*** DATA SECTION

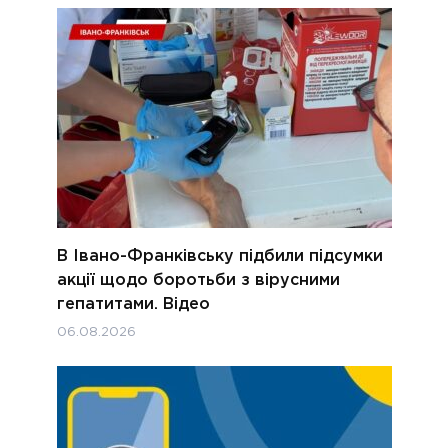
В Івано-Франківську підбили підсумки
акції щодо боротьби з вірусними
гепатитами. Відео
06.08.2026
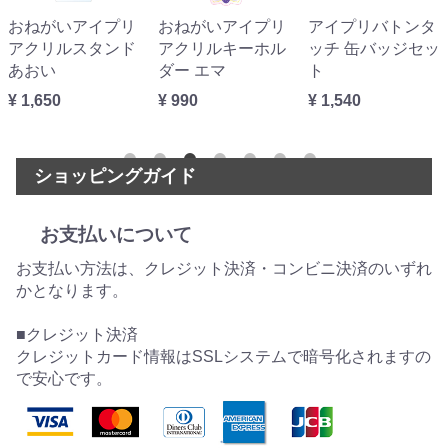
おねがいアイプリ
おねがいアイプリ
アイプリバトンタ
アクリルスタンド
アクリルキーホル
ッチ 缶バッジセッ
あおい
ダー エマ
ト
¥ 1,650
¥ 990
¥ 1,540
ショッピングガイド
お支払いについて
お支払い方法は、クレジット決済・コンビニ決済のいずれ
かとなります。
■クレジット決済
クレジットカード情報はSSLシステムで暗号化されますの
で安心です。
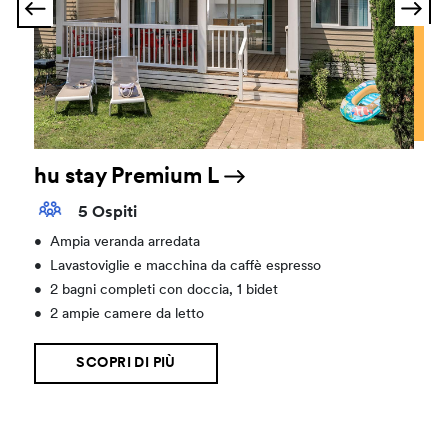
hu stay Premium L
5 Ospiti
•
Ampia veranda arredata
•
Lavastoviglie e macchina da caffè espresso
•
2 bagni completi con doccia, 1 bidet
•
2 ampie camere da letto
SCOPRI DI PIÙ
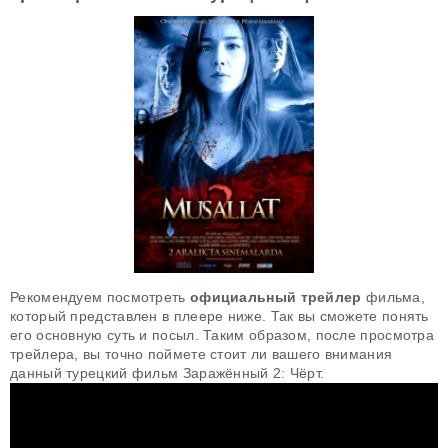
Рекомендуем посмотреть
официальный трейлер
фильма,
который представлен в плеере ниже. Так вы сможете понять
его основную суть и посыл. Таким образом, после просмотра
трейлера, вы точно поймете стоит ли вашего внимания
данный турецкий фильм Заражённый 2: Чёрт.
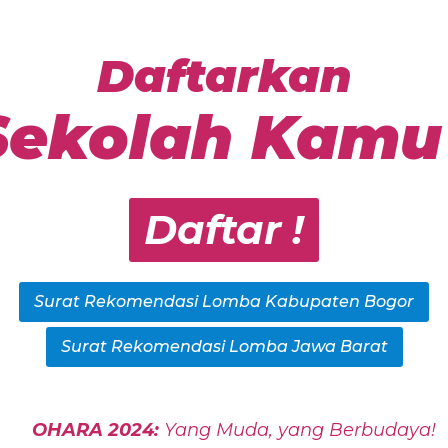
Daftarkan
Sekolah Kamu 
Daftar !
Surat Rekomendasi Lomba Kabupaten Bogor
Surat Rekomendasi Lomba Jawa Barat
OHARA 2024:
Yang Muda, yang Berbudaya!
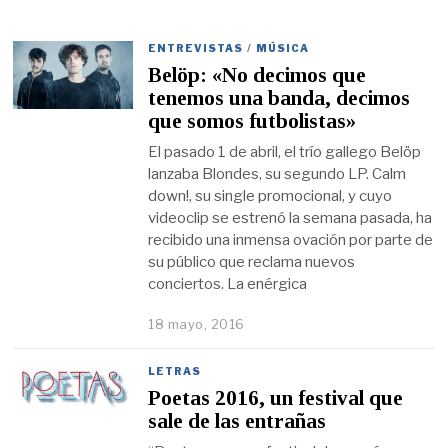
ENTREVISTAS
/
MÚSICA
Belöp: «No decimos que
tenemos una banda, decimos
que somos futbolistas»
El pasado 1 de abril, el trío gallego Belöp
lanzaba Blondes, su segundo LP. Calm
down!, su single promocional, y cuyo
videoclip se estrenó la semana pasada, ha
recibido una inmensa ovación por parte de
su público que reclama nuevos
conciertos. La enérgica
18 mayo, 2016
LETRAS
Poetas 2016, un festival que
sale de las entrañas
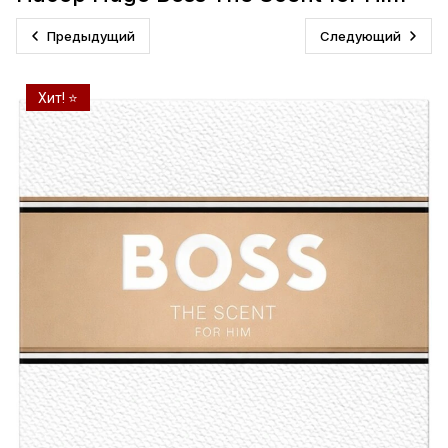
Предыдущий
Следующий
Хит! ⭐️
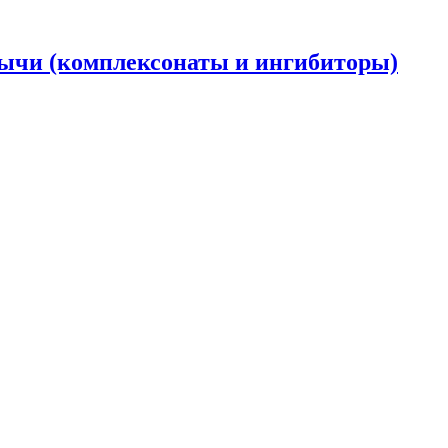
ычи (комплексонаты и ингибиторы)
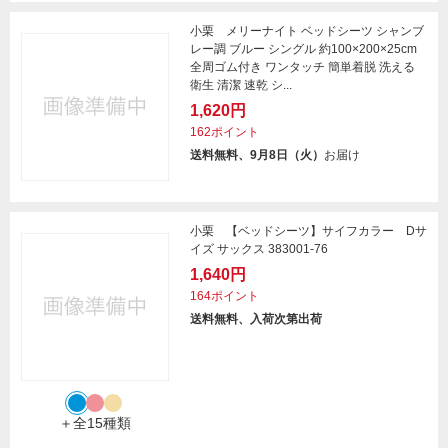
小栗 メリーナイト ベッドシーツ シャンブ
レー調 ブルー シングル 約100×200×25cm
全周ゴム付き ワンタッチ 簡単着脱 洗える
衛生 清潔 速乾 シ...
1,620円
162ポイント
送料無料、9月8日（火）
お届け
小栗 【ベッドシーツ】サイフカラー Dサ
イズ サックス 383001-76
1,640円
164ポイント
送料無料、入荷次第出荷
＋全15種類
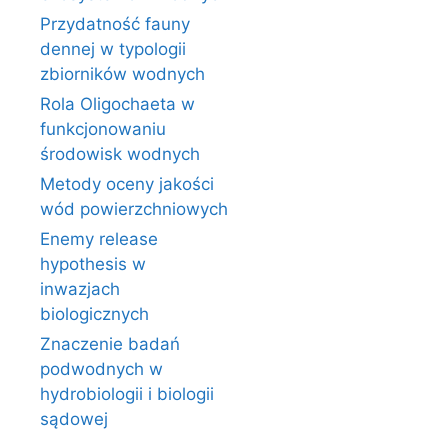
Przydatność fauny
dennej w typologii
zbiorników wodnych
Rola Oligochaeta w
funkcjonowaniu
środowisk wodnych
Metody oceny jakości
wód powierzchniowych
Enemy release
hypothesis w
inwazjach
biologicznych
Znaczenie badań
podwodnych w
hydrobiologii i biologii
sądowej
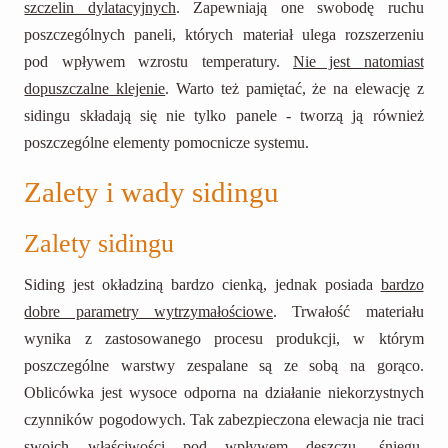
szczelin dylatacyjnych
. Zapewniają one swobodę ruchu
poszczególnych paneli, których materiał ulega rozszerzeniu
pod wpływem wzrostu temperatury.
Nie jest natomiast
dopuszczalne klejenie
. Warto też pamiętać, że na elewację z
sidingu składają się nie tylko panele - tworzą ją również
poszczególne elementy pomocnicze systemu.
Zalety i wady sidingu
Zalety sidingu
Siding jest okładziną bardzo cienką, jednak posiada
bardzo
dobre parametry wytrzymałościowe
. Trwałość materiału
wynika z zastosowanego procesu produkcji, w którym
poszczególne warstwy zespalane są ze sobą na gorąco.
Oblicówka jest wysoce odporna na działanie niekorzystnych
czynników pogodowych. Tak zabezpieczona elewacja nie traci
swoich właściwości pod wpływem deszczu, śniegu,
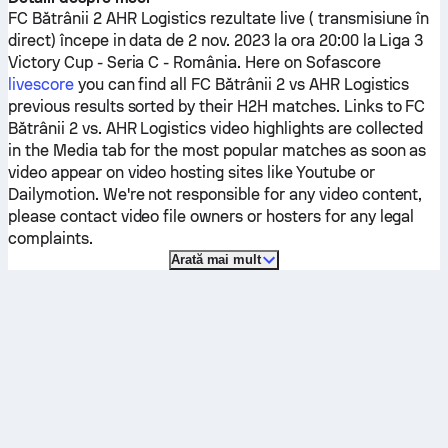
FC Bătrânii 2
AHR Logistics
rezultate live ( transmisiune în
direct) începe in data de 2 nov. 2023 la ora 20:00 la Liga 3
Victory Cup - Seria C - România.
Here on Sofascore
livescore
you can find all
FC Bătrânii 2
vs
AHR Logistics
previous results sorted by their H2H matches. Links to
FC
Bătrânii 2
vs.
AHR Logistics
video highlights are collected
in the Media tab for the most popular matches as soon as
video appear on video hosting sites like Youtube or
Dailymotion. We're not responsible for any video content,
please contact video file owners or hosters for any legal
complaints.
Arată mai mult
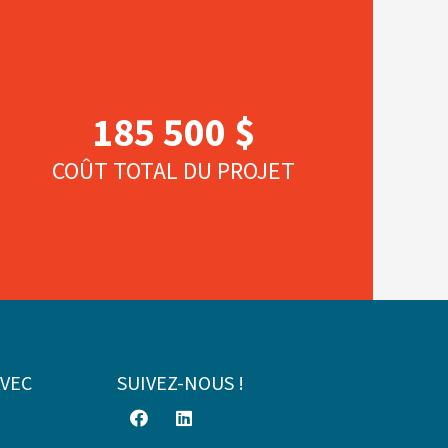
185 500 $
COÛT TOTAL DU PROJET
AVEC
SUIVEZ-NOUS !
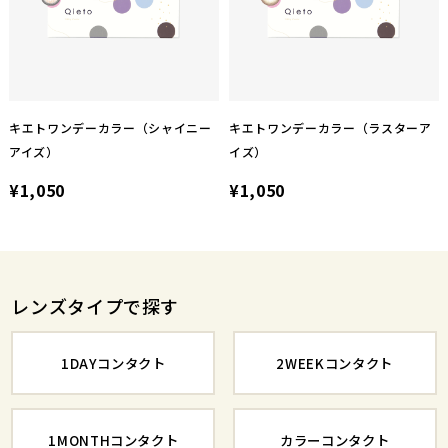
キエトワンデーカラー（シャイニー
キエトワンデーカラー（ラスターア
アイズ）
イズ）
¥1,050
¥1,050
レンズタイプで探す
1DAYコンタクト
2WEEKコンタクト
1MONTHコンタクト
カラーコンタクト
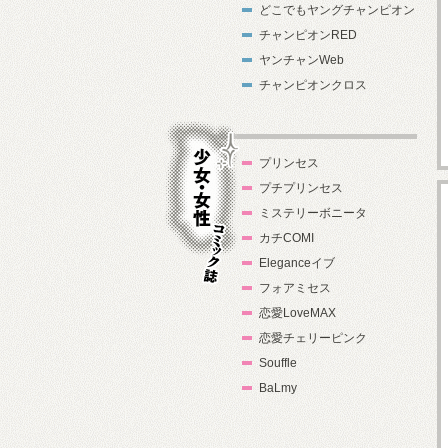
どこでもヤングチャンピオン
チャンピオンRED
ヤンチャンWeb
チャンピオンクロス
プリンセス
プチプリンセス
ミステリーボニータ
カチCOMI
Eleganceイブ
フォアミセス
少女・女性コ
恋愛LoveMAX
ミック誌
恋愛チェリーピンク
Souffle
BaLmy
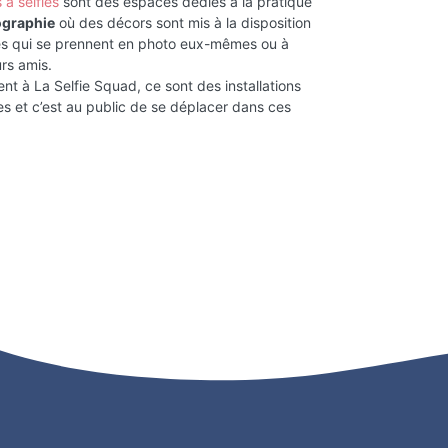
à selfies
sont des espaces dédiés à la pratique
ographie
où des décors sont mis à la disposition
s qui se prennent en photo eux-mêmes ou à
urs amis.
nt à La Selfie Squad, ce sont des installations
 et c’est au public de se déplacer dans ces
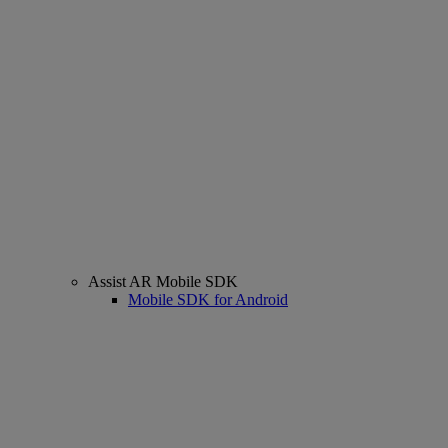
Assist AR Mobile SDK
Mobile SDK for Android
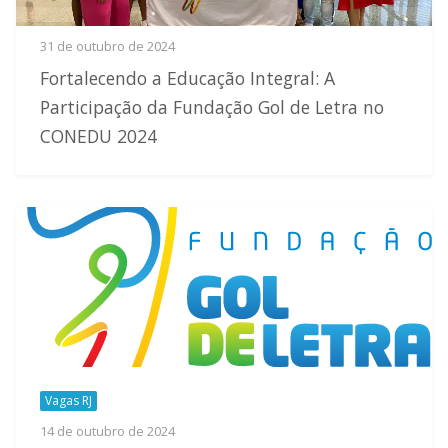
31 de outubro de 2024
Fortalecendo a Educação Integral: A
Participação da Fundação Gol de Letra no
CONEDU 2024
Vagas RJ
14 de outubro de 2024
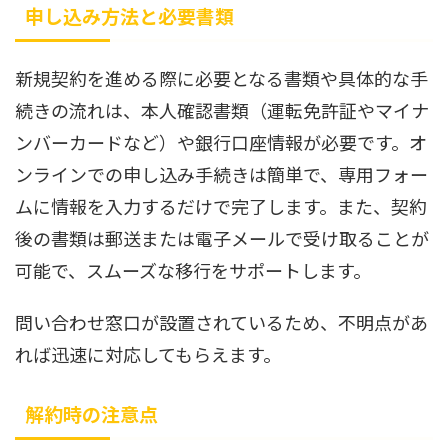
申し込み方法と必要書類
新規契約を進める際に必要となる書類や具体的な手
続きの流れは、本人確認書類（運転免許証やマイナ
ンバーカードなど）や銀行口座情報が必要です。オ
ンラインでの申し込み手続きは簡単で、専用フォー
ムに情報を入力するだけで完了します。また、契約
後の書類は郵送または電子メールで受け取ることが
可能で、スムーズな移行をサポートします。
問い合わせ窓口が設置されているため、不明点があ
れば迅速に対応してもらえます。
解約時の注意点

******

## EXERCISE PROMPT
Which lines of the records above contain the word "Mobile"? Copy each one out.

## RESPONSE TO THIS TASK
Assist AR Mobile SDK
Mobile SDK for Android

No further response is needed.